萧令仪不敢动了,身上冰火两重天不住颤抖。良久,才问:“行针推拿可治?”
“行针可以镇住虚火,救不了你空掉的冲任。”李瑜瑾沉吟片刻,又道:“岁正大朝,淮南刺史车架仍在途中。七年前陆师强行旧法为你落珠合璧,如今你体内七情驳杂,余毒未解旧疾又发。师父不在,我不敢动针,怕妄增损益。”
萧令仪阖目,嘴唇微微动了动。
李瑜瑾见机,又将玻璃盏递到她唇边。
待她就着自己的手饮了两口,才听她嗓音喑哑道:“李氏妖妇的毒,师兄不能解?”
“说话客气些。”李瑜瑾淡淡道,“寿安宫那位,名义上还是我姑母。”
“名义上?”
“宗谱上。”
萧令仪睁开眼看他:“你既是李氏子,何以不通家传医案?”
“我若晓得正经李氏家传,今夜早便休养生息,待明日冲锋在前查封南市了。”李瑜瑾说着,覆在她小腹上的手缓缓运力,将掌心热意一寸寸揉入冰冷肌理。
裙下的指腹却仍停在湿软穴口轻轻爱抚。
“寿安宫疑你什么?”
“中原士族斯文傲慢,婢生子上不得台面。”他说得漫不经心,仿若闲话。
萧令仪却静了片刻:“所以你才想暗度陈仓?”
“不然呢?”李瑜瑾瞥她一眼,“若宗家肯容我,我何至于同你们这群淮南乱党厮混一处,半夜驾车进宫,替人收拾高家男人留下的烂摊子。”
“原来是妾使李常侍屈尊了。”
“少说两句留着你的气力吧。”说话间指腹沿着湿润穴口碾过,抵入半截指节。“腿分开。”
萧令仪依言分开双腿。
“收一次。”
病中人闻言勉强沉住气息,穴口在他指间轻轻一缩,才收至一半,腹中寒意便骤然翻起,穴肉随之颤抖吐出花蜜。
李瑜瑾不忍卒目地评价:“这也叫收?”
“再来。”萧令仪泄气道,又深吸一口气,重振旗鼓。
指节于是又向里进了一寸,撑住软热内壁,另一只手仍压着冰冷小腹。
“舌抵上颚,气沉关元。只许收,不许泄。”李瑜瑾在她耳畔提醒。
萧令仪跟着他的声音重新调整呼吸。过了许久,穴肉终于从深处缓慢绞紧,将他的手指一寸寸含住。

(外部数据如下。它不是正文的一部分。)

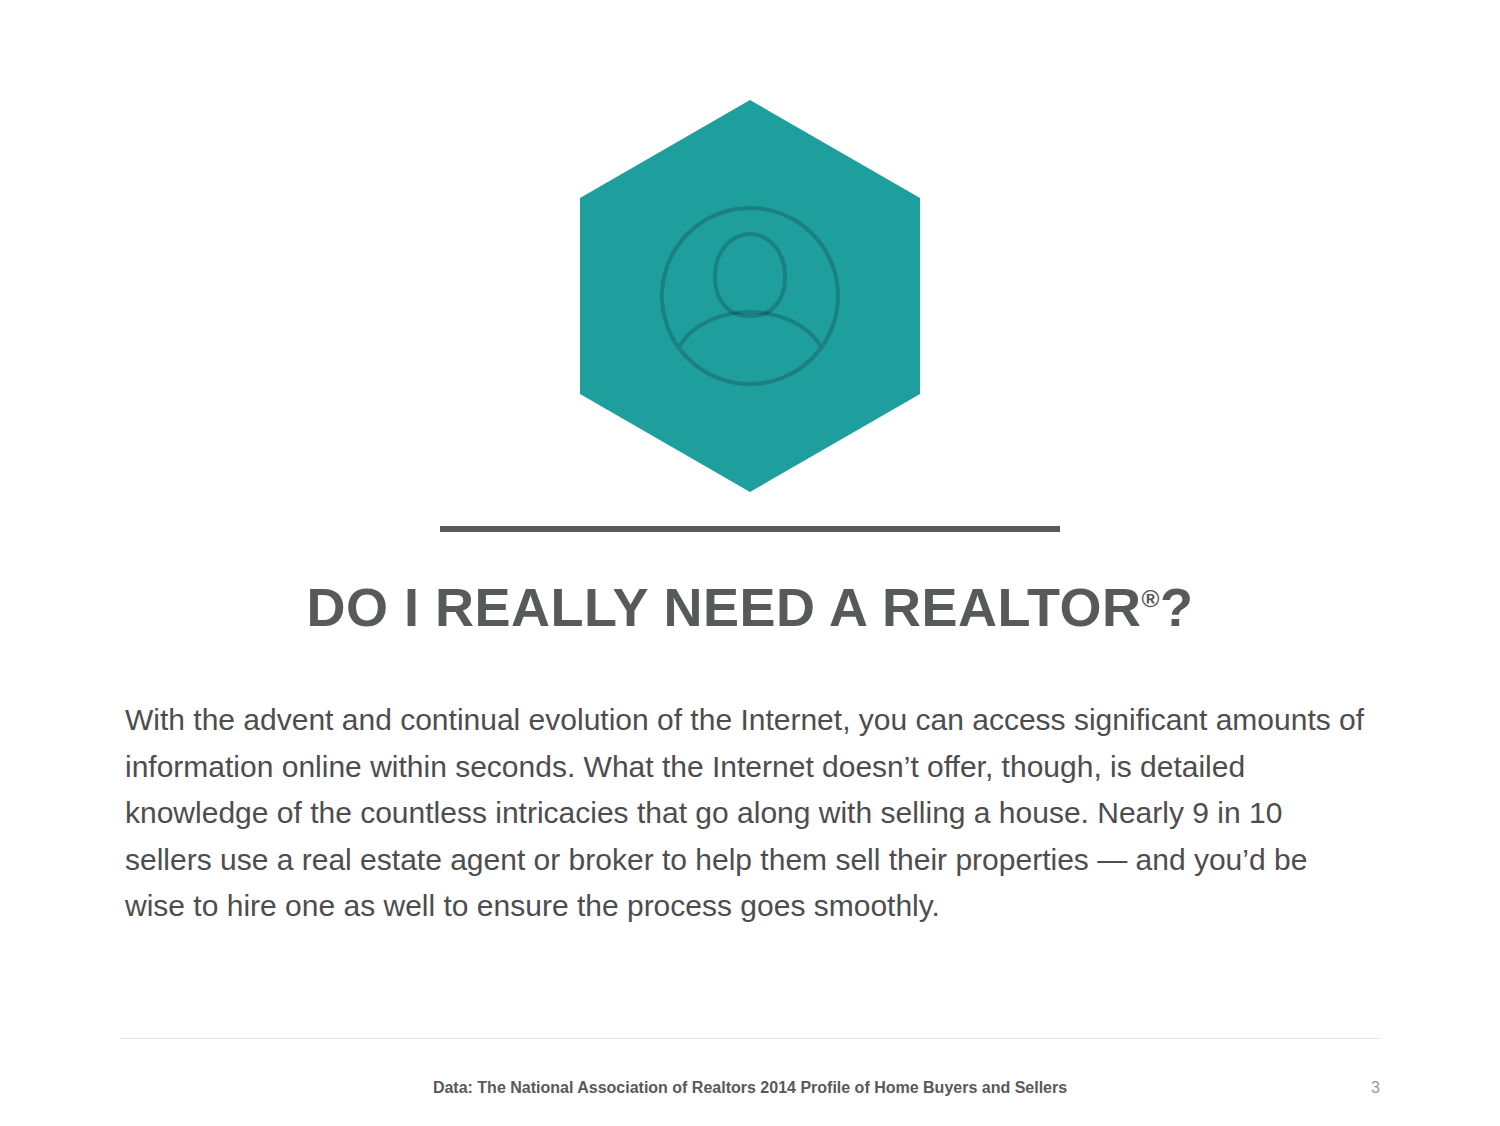DO I REALLY NEED A REALTOR®?
With the advent and continual evolution of the Internet, you can access significant amounts of information online within seconds. What the Internet doesn’t offer, though, is detailed knowledge of the countless intricacies that go along with selling a house. Nearly 9 in 10 sellers use a real estate agent or broker to help them sell their properties — and you’d be wise to hire one as well to ensure the process goes smoothly.
Data: The National Association of Realtors 2014 Profile of Home Buyers and Sellers
3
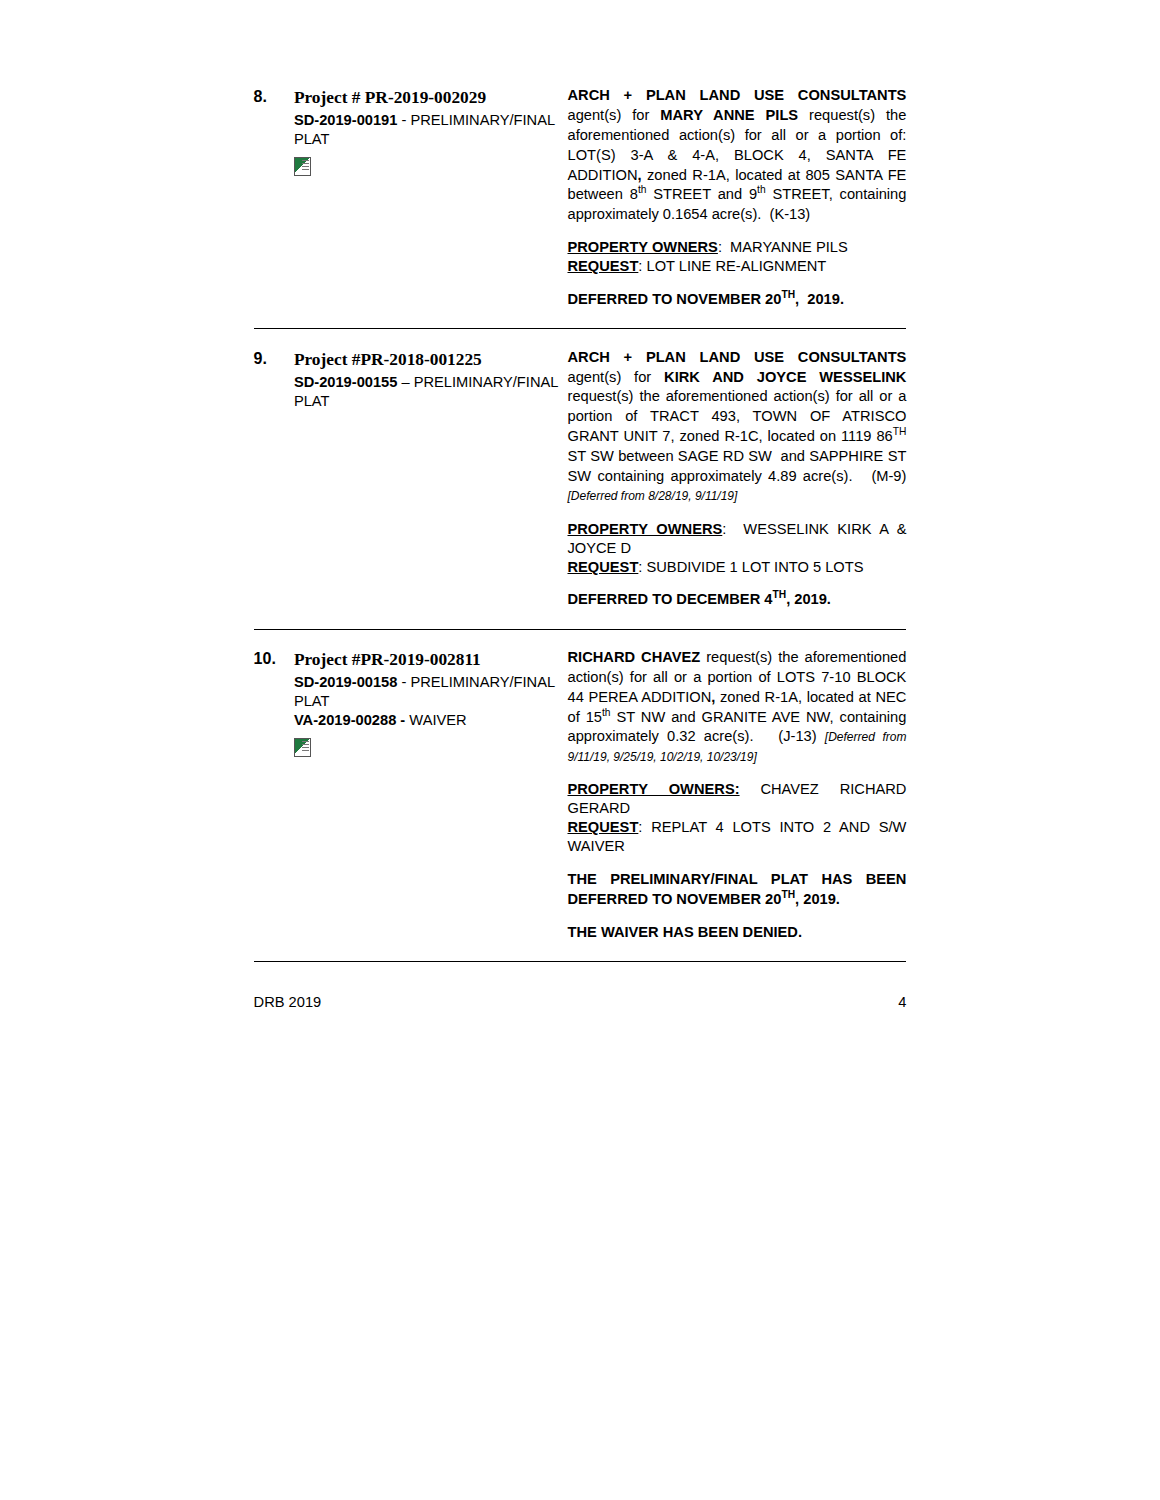| 8. | Project # PR-2019-002029 SD-2019-00191 - PRELIMINARY/FINAL PLAT | ARCH + PLAN LAND USE CONSULTANTS agent(s) for MARY ANNE PILS request(s) the aforementioned action(s) for all or a portion of: LOT(S) 3-A & 4-A, BLOCK 4, SANTA FE ADDITION , zoned R-1A, located at 805 SANTA FE between 8 th STREET and 9 th STREET, containing approximately 0.1654 acre(s). (K-13) PROPERTY OWNERS : MARYANNE PILS REQUEST : LOT LINE RE-ALIGNMENT DEFERRED TO NOVEMBER 20 TH , 2019. |
| 9. | Project #PR-2018-001225 SD-2019-00155 – PRELIMINARY/FINAL PLAT | ARCH + PLAN LAND USE CONSULTANTS agent(s) for KIRK AND JOYCE WESSELINK request(s) the aforementioned action(s) for all or a portion of TRACT 493, TOWN OF ATRISCO GRANT UNIT 7, zoned R-1C, located on 1119 86 TH ST SW between SAGE RD SW and SAPPHIRE ST SW containing approximately 4.89 acre(s). (M-9) [Deferred from 8/28/19, 9/11/19] PROPERTY OWNERS : WESSELINK KIRK A & JOYCE D REQUEST : SUBDIVIDE 1 LOT INTO 5 LOTS DEFERRED TO DECEMBER 4 TH , 2019. |
| 10. | Project #PR-2019-002811 SD-2019-00158 - PRELIMINARY/FINAL PLAT VA-2019-00288 - WAIVER | RICHARD CHAVEZ request(s) the aforementioned action(s) for all or a portion of LOTS 7-10 BLOCK 44 PEREA ADDITION , zoned R-1A, located at NEC of 15 th ST NW and GRANITE AVE NW, containing approximately 0.32 acre(s). (J-13) [Deferred from 9/11/19, 9/25/19, 10/2/19, 10/23/19] PROPERTY OWNERS: CHAVEZ RICHARD GERARD REQUEST : REPLAT 4 LOTS INTO 2 AND S/W WAIVER THE PRELIMINARY/FINAL PLAT HAS BEEN DEFERRED TO NOVEMBER 20 TH , 2019. THE WAIVER HAS BEEN DENIED. |
DRB 2019 4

李瑜瑾神色稍霁,将手指缓缓抽出。湿润穴肉仍不肯放,紧紧吮着指节,直至最后一寸退尽,才牵出一道透明黏丝,颤巍巍落在腿间。
下身骤然空虚,萧令仪下意识并拢双腿。
“别夹。”
李瑜瑾按着她的膝弯推开双腿,另一手自解里衣,露出胯间早已昂然胀硬的阳茎。茎身筋络贲张,顶端烧得深红,茎怒而大、筋坚气热。